These were the responses of two university students to the question, “What were you wearing?” referring to their experiences of being raped. These answers, along with many others, lie on a piece of paper next to the clothes donated by the victims themselves at art exhibitions in different universities in the US.

The exhibition is titled, “What are you wearing? A Survivor Art Installation” and is now being brought to Washburn’s Memorial Union on March 9 by graduate student, Lakpa Sherpa. She organized the exhibition, in collaboration with Washburn campus advocate Molly Steffes-Herman, faculty-member Sharon Sullivan and YWCA Center for Safety and Empowerment, as well as the financial support of Washburn Student Government Association. The opening reception will last from 12:30 p.m. to 2:30 p.m. The exhibition will go on till March 16.

Sherpa is graduating from Washburn in Social Work and plans to use this exhibition as a springboard to destigmatize the victim-blaming attitude that points to the victims provocative clothing as the cause for the rape. She chose 16 of the 50-something outfits to exhibit. For her, choosing these outfits was the most challenging thing to do. “I felt like, by leaving the other outfits out, I was not giving everyone a voice. I just wish I had a bigger space,” she said.

The outfits on display are those that average college students wear: Jeans, plaid shirts, jerseys. “I chose outfits that any college-going kid would wear. I wanted to show how sexual assault could chance upon anyone regardless of what they are wearing,” Sherpa said. She also translated the stories–the responses–of the victims into Arabic, Japanese, and Spanish, three of the most spoken languages in Washburn, to increase accessibility.

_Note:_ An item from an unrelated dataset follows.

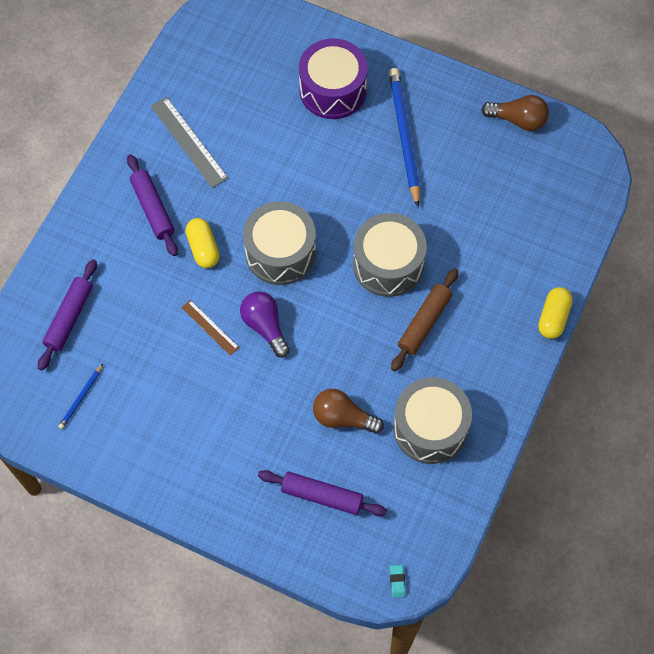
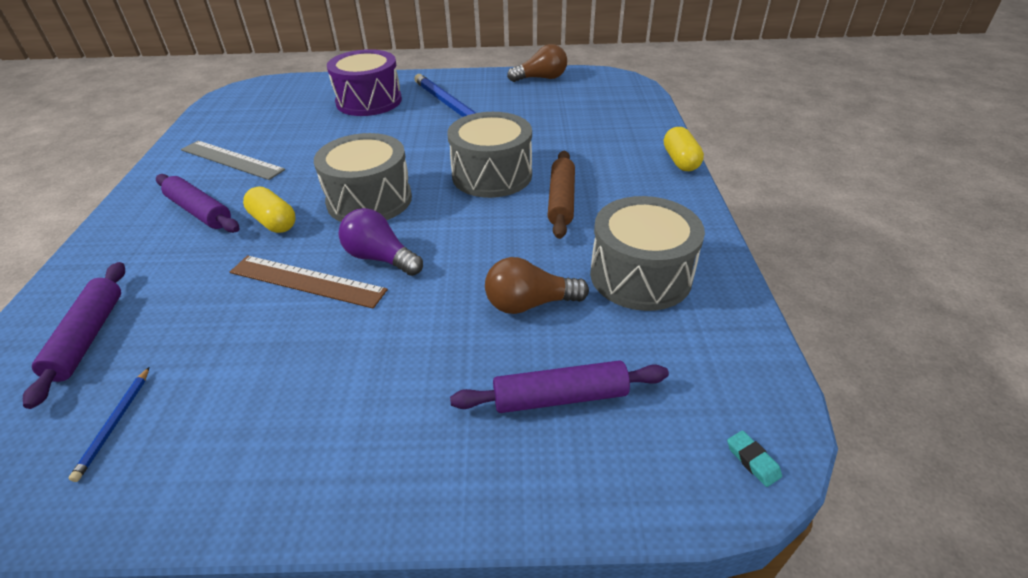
camera: 25 degrees left, 25 degrees down
brown ruler [181,300,239,356] -> brown ruler [230,255,388,309], size x1.67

Removing damaging stigmas has always been Sherpa’s goal as a Washburn student. Just last semester, she worked with campus advocate, Molly Steffes-Herman, to establish a victim advocacy center. Right now, along with the exhibition, she is working with various faculty members on improving female hygiene on campus. She wants to add tampons and other women-health products to the list of commodities one usually finds in the bathroom. She is also looking to update the manual of Safe-zone Ally Training, an organization on campus that teaches people on ways to become an ally to the LGBTQ community.

As for her future endeavors, Sherpa thinks she will go back to Nepal with the treasure trove of knowledge she has gained in the US to help elevate Nepali societies and to solve prevalent social problems.